---------- Source records ----------

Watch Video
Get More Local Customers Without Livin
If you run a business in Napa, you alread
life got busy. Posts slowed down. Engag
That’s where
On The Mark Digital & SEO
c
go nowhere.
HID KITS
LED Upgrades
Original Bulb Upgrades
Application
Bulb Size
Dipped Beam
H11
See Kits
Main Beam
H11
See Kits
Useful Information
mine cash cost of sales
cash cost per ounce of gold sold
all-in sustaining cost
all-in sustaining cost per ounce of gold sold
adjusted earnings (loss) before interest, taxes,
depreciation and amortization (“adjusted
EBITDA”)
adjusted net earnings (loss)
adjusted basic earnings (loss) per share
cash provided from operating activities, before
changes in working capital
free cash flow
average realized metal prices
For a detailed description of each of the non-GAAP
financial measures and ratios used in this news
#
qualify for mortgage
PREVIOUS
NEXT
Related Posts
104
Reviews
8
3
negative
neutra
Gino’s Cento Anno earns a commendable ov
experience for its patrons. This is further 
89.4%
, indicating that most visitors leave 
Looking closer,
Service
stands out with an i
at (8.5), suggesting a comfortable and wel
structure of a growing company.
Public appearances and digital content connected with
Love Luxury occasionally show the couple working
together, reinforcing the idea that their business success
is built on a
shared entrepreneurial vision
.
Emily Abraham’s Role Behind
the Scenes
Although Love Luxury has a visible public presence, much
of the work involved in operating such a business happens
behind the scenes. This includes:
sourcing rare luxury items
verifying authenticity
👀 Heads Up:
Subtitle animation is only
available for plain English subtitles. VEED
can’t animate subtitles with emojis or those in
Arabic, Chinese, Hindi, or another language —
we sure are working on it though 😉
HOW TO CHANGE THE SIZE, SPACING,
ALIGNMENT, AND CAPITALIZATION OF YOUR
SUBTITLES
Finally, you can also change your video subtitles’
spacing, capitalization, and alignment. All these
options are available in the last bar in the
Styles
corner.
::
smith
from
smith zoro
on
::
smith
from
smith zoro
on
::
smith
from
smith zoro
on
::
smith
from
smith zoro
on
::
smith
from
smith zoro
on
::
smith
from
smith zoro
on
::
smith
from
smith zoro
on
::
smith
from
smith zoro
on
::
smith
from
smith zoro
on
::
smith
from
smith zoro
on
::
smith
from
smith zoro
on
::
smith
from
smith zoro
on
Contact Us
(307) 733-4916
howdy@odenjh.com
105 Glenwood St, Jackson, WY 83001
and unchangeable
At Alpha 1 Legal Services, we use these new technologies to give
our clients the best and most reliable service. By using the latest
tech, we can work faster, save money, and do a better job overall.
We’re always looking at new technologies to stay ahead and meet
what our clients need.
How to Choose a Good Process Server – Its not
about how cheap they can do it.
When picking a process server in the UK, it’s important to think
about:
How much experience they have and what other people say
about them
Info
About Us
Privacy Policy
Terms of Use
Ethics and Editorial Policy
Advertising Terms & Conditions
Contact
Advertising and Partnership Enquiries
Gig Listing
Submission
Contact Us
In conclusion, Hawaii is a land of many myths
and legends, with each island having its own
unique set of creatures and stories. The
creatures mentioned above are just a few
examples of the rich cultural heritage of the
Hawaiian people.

----------

__What you need to do__.
I need all of the records above retyped exactly, please.

__Answer for the task__.
Watch Video
Get More Local Customers Without Livin
If you run a business in Napa, you alread
life got busy. Posts slowed down. Engag
That’s where
On The Mark Digital & SEO
c
go nowhere.
HID KITS
LED Upgrades
Original Bulb Upgrades
Application
Bulb Size
Dipped Beam
H11
See Kits
Main Beam
H11
See Kits
Useful Information
mine cash cost of sales
cash cost per ounce of gold sold
all-in sustaining cost
all-in sustaining cost per ounce of gold sold
adjusted earnings (loss) before interest, taxes,
depreciation and amortization (“adjusted
EBITDA”)
adjusted net earnings (loss)
adjusted basic earnings (loss) per share
cash provided from operating activities, before
changes in working capital
free cash flow
average realized metal prices
For a detailed description of each of the non-GAAP
financial measures and ratios used in this news
#
qualify for mortgage
PREVIOUS
NEXT
Related Posts
104
Reviews
8
3
negative
neutra
Gino’s Cento Anno earns a commendable ov
experience for its patrons. This is further 
89.4%
, indicating that most visitors leave 
Looking closer,
Service
stands out with an i
at (8.5), suggesting a comfortable and wel
structure of a growing company.
Public appearances and digital content connected with
Love Luxury occasionally show the couple working
together, reinforcing the idea that their business success
is built on a
shared entrepreneurial vision
.
Emily Abraham’s Role Behind
the Scenes
Although Love Luxury has a visible public presence, much
of the work involved in operating such a business happens
behind the scenes. This includes:
sourcing rare luxury items
verifying authenticity
👀 Heads Up:
Subtitle animation is only
available for plain English subtitles. VEED
can’t animate subtitles with emojis or those in
Arabic, Chinese, Hindi, or another language —
we sure are working on it though 😉
HOW TO CHANGE THE SIZE, SPACING,
ALIGNMENT, AND CAPITALIZATION OF YOUR
SUBTITLES
Finally, you can also change your video subtitles’
spacing, capitalization, and alignment. All these
options are available in the last bar in the
Styles
corner.
::
smith
from
smith zoro
on
::
smith
from
smith zoro
on
::
smith
from
smith zoro
on
::
smith
from
smith zoro
on
::
smith
from
smith zoro
on
::
smith
from
smith zoro
on
::
smith
from
smith zoro
on
::
smith
from
smith zoro
on
::
smith
from
smith zoro
on
::
smith
from
smith zoro
on
::
smith
from
smith zoro
on
::
smith
from
smith zoro
on
Contact Us
(307) 733-4916
howdy@odenjh.com
105 Glenwood St, Jackson, WY 83001
and unchangeable
At Alpha 1 Legal Services, we use these new technologies to give
our clients the best and most reliable service. By using the latest
tech, we can work faster, save money, and do a better job overall.
We’re always looking at new technologies to stay ahead and meet
what our clients need.
How to Choose a Good Process Server – Its not
about how cheap they can do it.
When picking a process server in the UK, it’s important to think
about:
How much experience they have and what other people say
about them
Info
About Us
Privacy Policy
Terms of Use
Ethics and Editorial Policy
Advertising Terms & Conditions
Contact
Advertising and Partnership Enquiries
Gig Listing
Submission
Contact Us
In conclusion, Hawaii is a land of many myths
and legends, with each island having its own
unique set of creatures and stories. The
creatures mentioned above are just a few
examples of the rich cultural heritage of the
Hawaiian people.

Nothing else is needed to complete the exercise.